= Page images and extracted text =
--- START ---

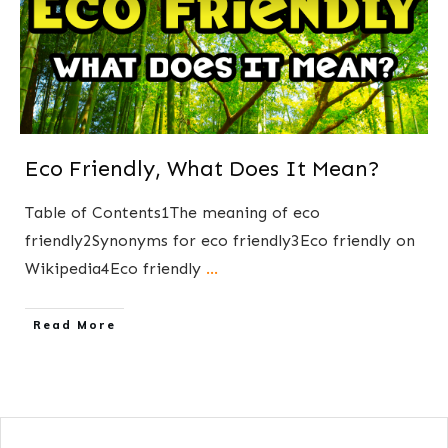
Eco Friendly, What Does It Mean?
Table of Contents1The meaning of eco
friendly2Synonyms for eco friendly3Eco friendly on
Wikipedia4Eco friendly
...
​Read More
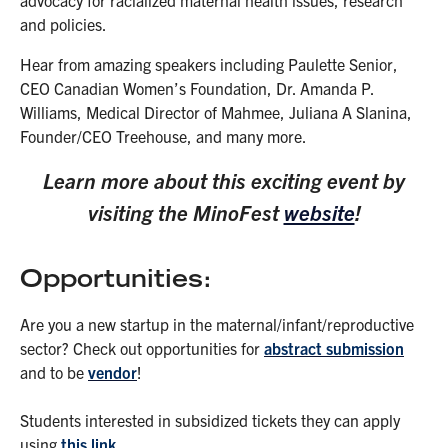
and policies.
Hear from amazing speakers including Paulette Senior,
CEO Canadian Women’s Foundation, Dr. Amanda P.
Williams, Medical Director of Mahmee, Juliana A Slanina,
Founder/CEO Treehouse, and many more.
Learn more about this exciting event by
visiting the MinoFest
website
!
Opportunities:
Are you a new startup in the maternal/infant/reproductive
sector? Check out opportunities for
abstract submission
and to be
vendor
!
Students interested in subsidized tickets they can apply
using
this link
.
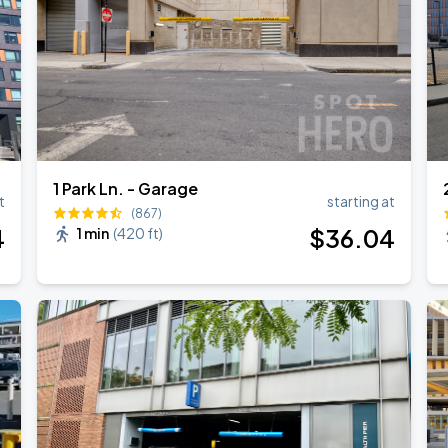
Show
1 Park Ln. - Garage
t
starting at
(867)
4
$
36
.04
1 min
(
420 ft
)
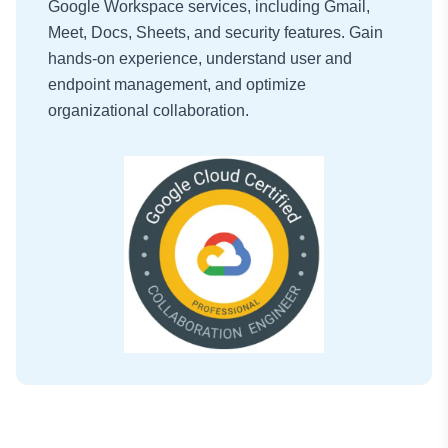
Google Workspace services, including Gmail,
Meet, Docs, Sheets, and security features. Gain
hands-on experience, understand user and
endpoint management, and optimize
organizational collaboration.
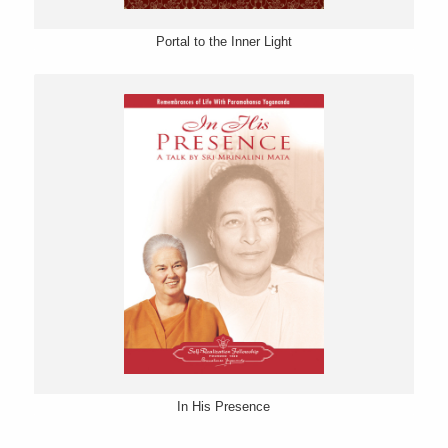
Portal to the Inner Light
In His Presence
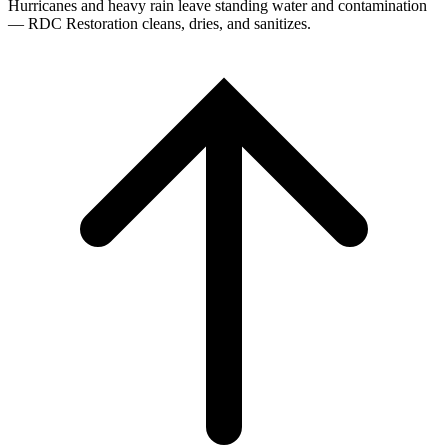
Hurricanes and heavy rain leave standing water and contamination
— RDC Restoration cleans, dries, and sanitizes.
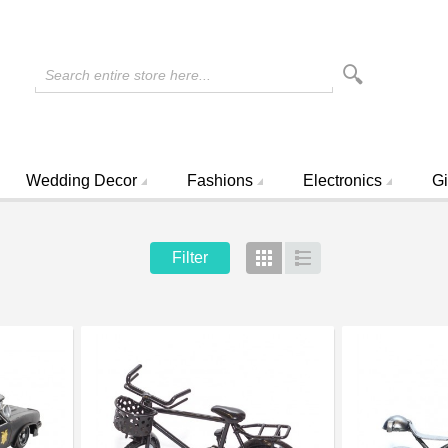
Search entire store here...
Wedding Decor
Fashions
Electronics
Gi
Filter
Grid
List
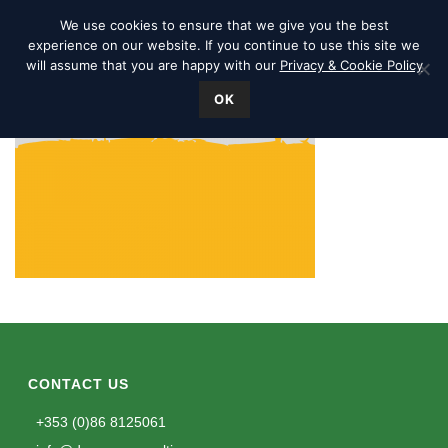
We use cookies to ensure that we give you the best
experience on our website. If you continue to use this site we
will assume that you are happy with our
Privacy & Cookie Policy
OK
CONTACT US
+353 (0)86 8125061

--- END ---

= Instructions for the task =
Once you find the line containing "Williams, Medical Director", transcribe it and each line after it to the end of the records exactly, and leave out the pictures.

= Output of the exercise =
Williams, Medical Director of Mahmee, Juliana A Slanina,
Founder/CEO Treehouse, and many more.
Learn more about this exciting event by
visiting the MinoFest
website
!
Opportunities:
Are you a new startup in the maternal/infant/reproductive
sector? Check out opportunities for
abstract submission
and to be
vendor
!
Students interested in subsidized tickets they can apply
using
this link
.
Show
1 Park Ln. - Garage
t
starting at
(867)
4
$
36
.04
1 min
(
420 ft
)
Google Workspace services, including Gmail,
Meet, Docs, Sheets, and security features. Gain
hands-on experience, understand user and
endpoint management, and optimize
organizational collaboration.
Portal to the Inner Light
In His Presence
Hurricanes and heavy rain leave standing water and contamination
— RDC Restoration cleans, dries, and sanitizes.
Search entire store here...
Wedding Decor
Fashions
Electronics
Gi
Filter
Grid
List
We use cookies to ensure that we give you the best
experience on our website. If you continue to use this site we
will assume that you are happy with our
Privacy & Cookie Policy
OK
CONTACT US
+353 (0)86 8125061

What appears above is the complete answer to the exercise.